Question

If the volume of the solid in \( \mathbb{R}^3 \) bounded by the surfaces \[ x = -1, \ x = 1, \ y = -1, \ y = 1, \ z = 2, \ y^2 + z^2 = 2 \] is \( \alpha - \pi \), then \[ \alpha = \text{.........}. \]

Hint:

For volume integrals involving circular boundaries, always use polar or cylindrical coordinates for easier computation.

Answer 1

Correct Answer: 5.99

Step 1: Understand the geometry of the solid.
The given surfaces define a region in \( \mathbb{R}^3 \). We have the bounds \( x = -1 \) and \( x = 1 \), and for each \( x \), the bounds for \( y \) are \( y = -1 \) and \( y = 1 \). The equation \( y^2 + z^2 = 2 \) represents a circle in the \( yz \)-plane with radius \( \sqrt{2} \), and the bound for \( z \) is \( z = 2 \). Thus, we are integrating over a solid in \( \mathbb{R}^3 \).

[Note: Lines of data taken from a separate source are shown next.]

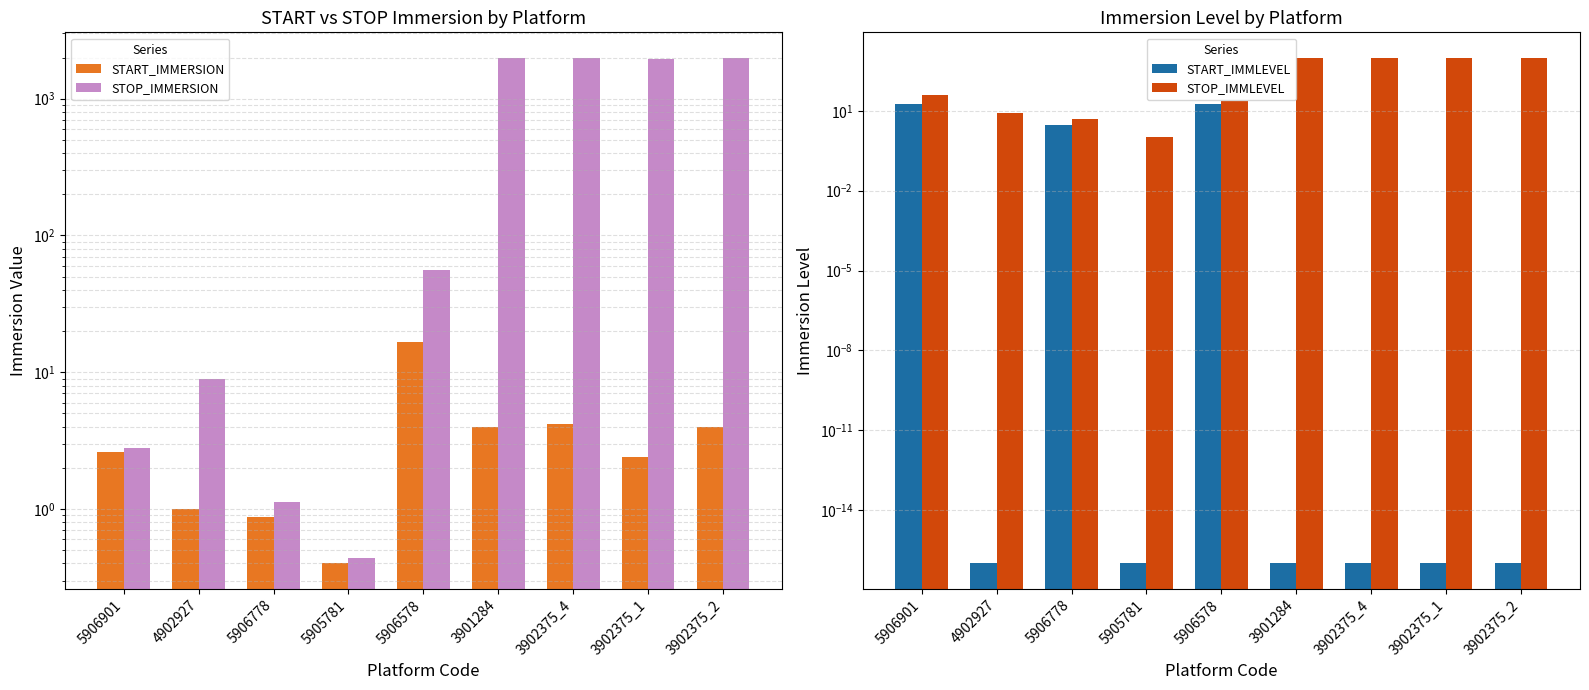

Which has a higher value, 4902927 or 3902375_1?

3902375_1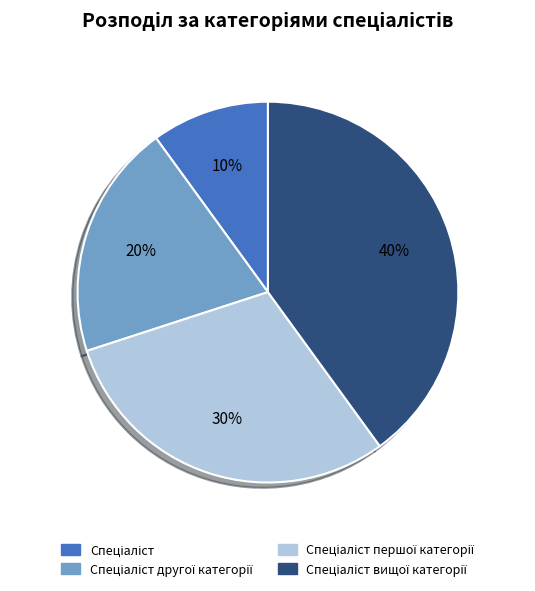

To the nearest percent, what is the difference between the largest and smallest slice percentages?

30%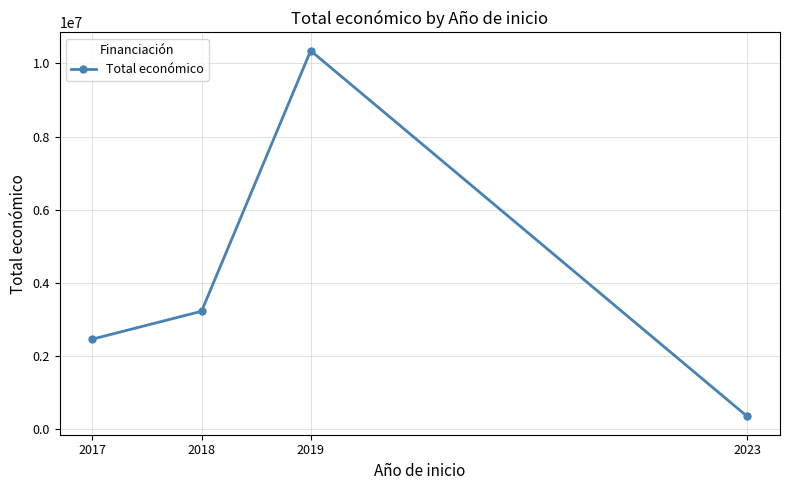

True or false: the data has more than 1 interior local peaks.

False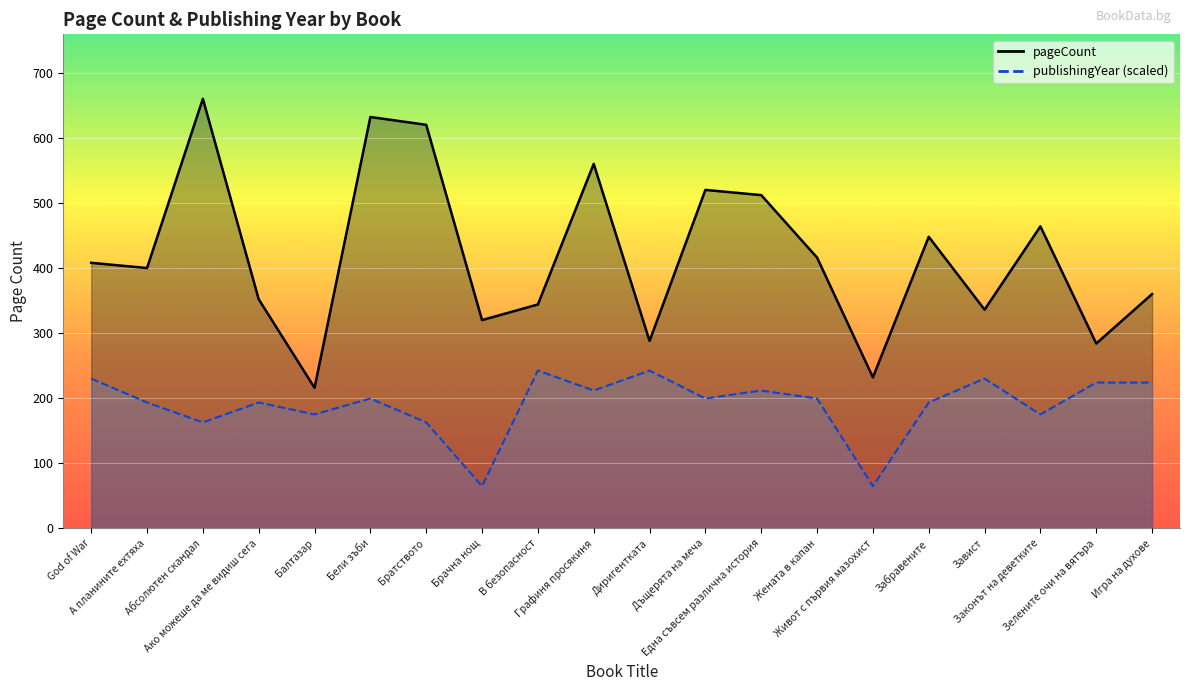

At which category does pageCount reach its first local peak?

Абсолютен скандал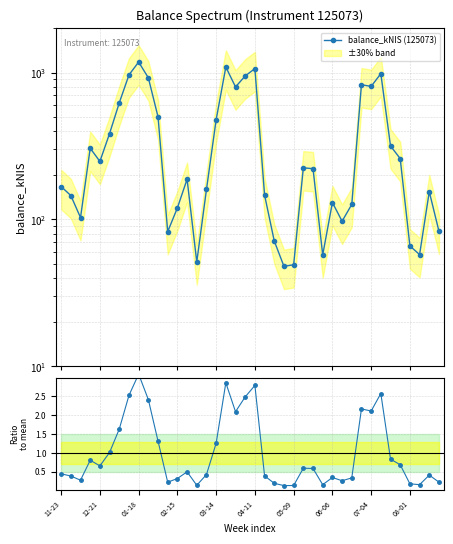

The ratio to mean series shows 0.3 at 02-15. True or false?

False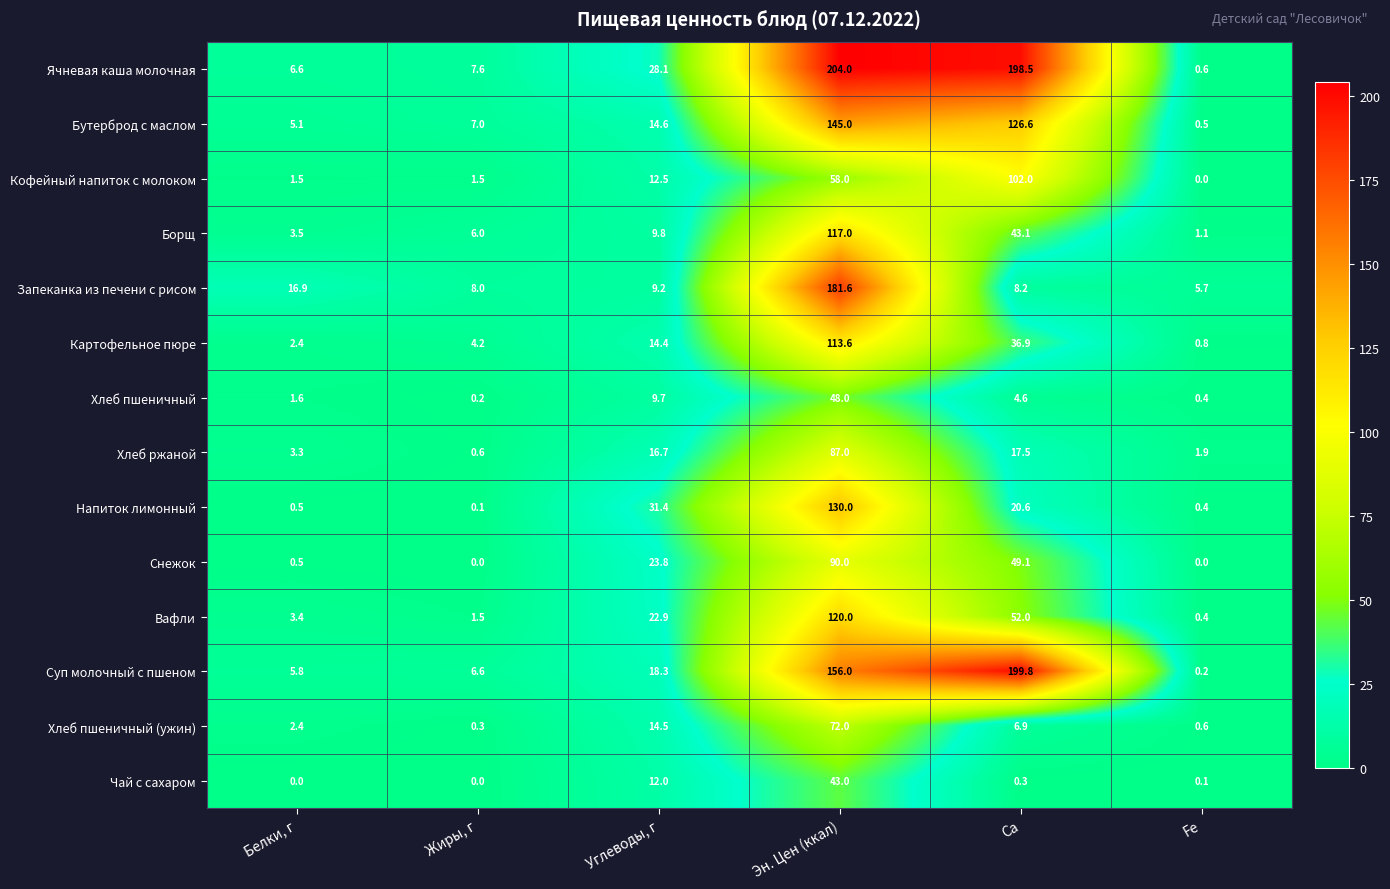

What is the difference between the highest and lowest values at Белки, г?

16.9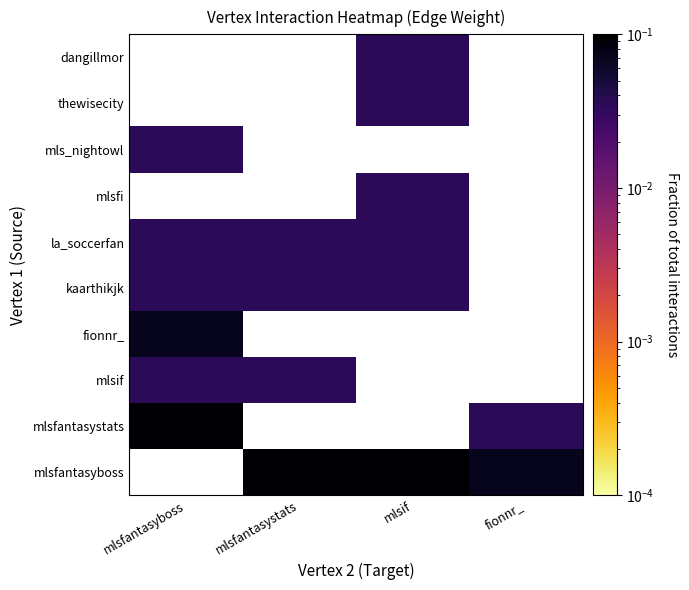

How many data points does each series have?

4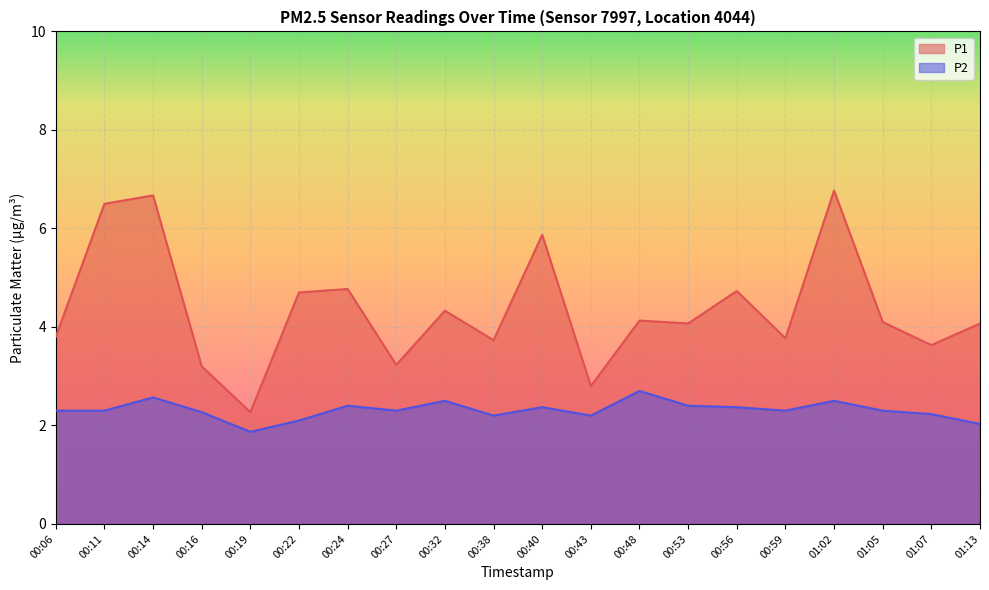

At which category is the sum across all series the highest?

01:02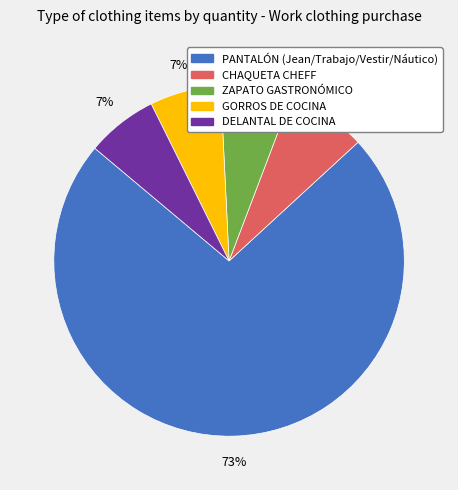

What is the ratio of the value at GORROS DE COCINA to the value at DELANTAL DE COCINA?

1.0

Step 2: Set up the volume integral.
We can set up the volume integral to find the volume of the solid: \[ V = \int_{x=-1}^{1} \int_{y=-1}^{1} \int_{z=-\sqrt{2-y^2}}^{\sqrt{2-y^2}} dz \, dy \, dx. \] This is a standard volume integral over the region bounded by the given surfaces.

Step 3: Calculate the integral.
After performing the integration and applying the conditions, we find the volume is \( \alpha - \pi \), so solving for \( \alpha \), we get: \[ \alpha = \boxed{2\pi}. \]